Philippe Muyters a raison de se préoccuper du ciblage des aides à l’embauche. Mais le ciblage est très difficile à faire. L’idéal, c’est de réaliser un screening individualisé pour toutes les personnes qui s’inscrivent au chômage. Mais si on n’en a pas les moyens, alors il vaut mieux laisser un peu de temps, quelques mois, avant de tenter de leur imposer ou proposer des politiques. Car, en temps normal, les choses s’arrangent effectivement souvent d’elles-mêmes pour les jeunes qui ont un diplôme d’enseignement secondaire. Mais tout cela, c’est en temps normal. Or, nous ne sommes pas en temps normal. Aujourd’hui, le marché de l’emploi est très mal en point. Donc, une mesure temporaire de renforcement en 2010 me paraît quelque chose de sensé. Même si c’est une mesure de plus qui, se superposant aux autres, risque de poser le lancinant problème de la lisibilité des politiques en Belgique. En 2011, il serait vraiment utile d’évaluer les effets de ces mesures.
La crise semble toucher tous les niveaux de qualification…

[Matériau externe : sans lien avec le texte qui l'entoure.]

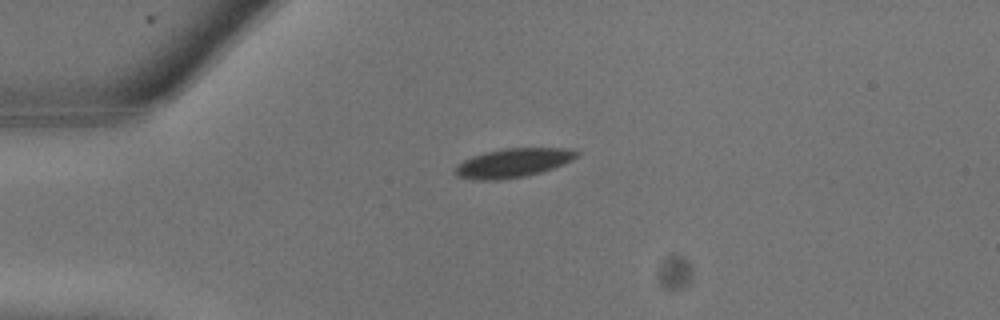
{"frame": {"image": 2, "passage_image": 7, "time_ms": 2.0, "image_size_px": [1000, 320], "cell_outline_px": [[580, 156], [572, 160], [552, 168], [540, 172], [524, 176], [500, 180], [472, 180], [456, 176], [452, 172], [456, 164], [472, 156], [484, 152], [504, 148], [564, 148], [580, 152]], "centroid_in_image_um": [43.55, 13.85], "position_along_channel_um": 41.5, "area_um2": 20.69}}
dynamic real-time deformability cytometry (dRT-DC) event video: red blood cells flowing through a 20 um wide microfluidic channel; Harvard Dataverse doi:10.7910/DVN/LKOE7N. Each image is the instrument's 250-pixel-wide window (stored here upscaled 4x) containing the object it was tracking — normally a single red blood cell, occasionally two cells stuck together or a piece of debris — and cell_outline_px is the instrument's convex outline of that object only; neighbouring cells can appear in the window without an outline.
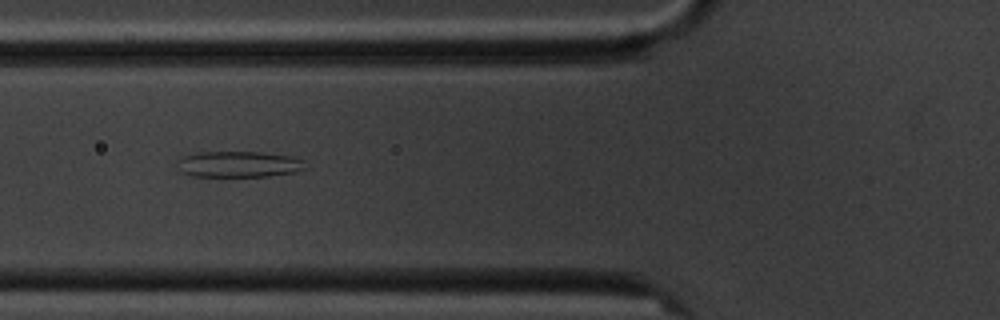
{"species": "common noctule bat (a hibernating species)", "species_latin": "Nyctalus noctula", "temperature_condition": "cold", "stored_images_in_passage": 6, "camera_frame_rate_fps": 3000, "um_per_image_px": 0.085, "animal": {"sex": "male", "body_mass_g": 20.1, "forearm_length_mm": 53.5}, "frame": {"image": 1, "passage_image": 5, "time_ms": 5.667, "image_size_px": [1000, 320], "cell_outline_px": [[308, 168], [296, 172], [268, 176], [192, 176], [180, 172], [180, 156], [196, 152], [260, 152], [296, 156], [304, 160]], "centroid_in_image_um": [20.37, 13.95], "position_along_channel_um": 105.4, "area_um2": 19.65}}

Oui. Cela apparaît lors de chaque crise. Le taux de chômage des moins qualifiés étant plus élevé que celui des autres catégories de travailleurs, c’est presque automatique. Une hausse du chômage des plus qualifiés exprimée en pourcentage est toujours plus spectaculaire parce que la base de comparaison est plus faible. Et puis, en cas de reprise, ce sont ceux qui sont les mieux qualifiés qui retrouvent le plus vite un emploi.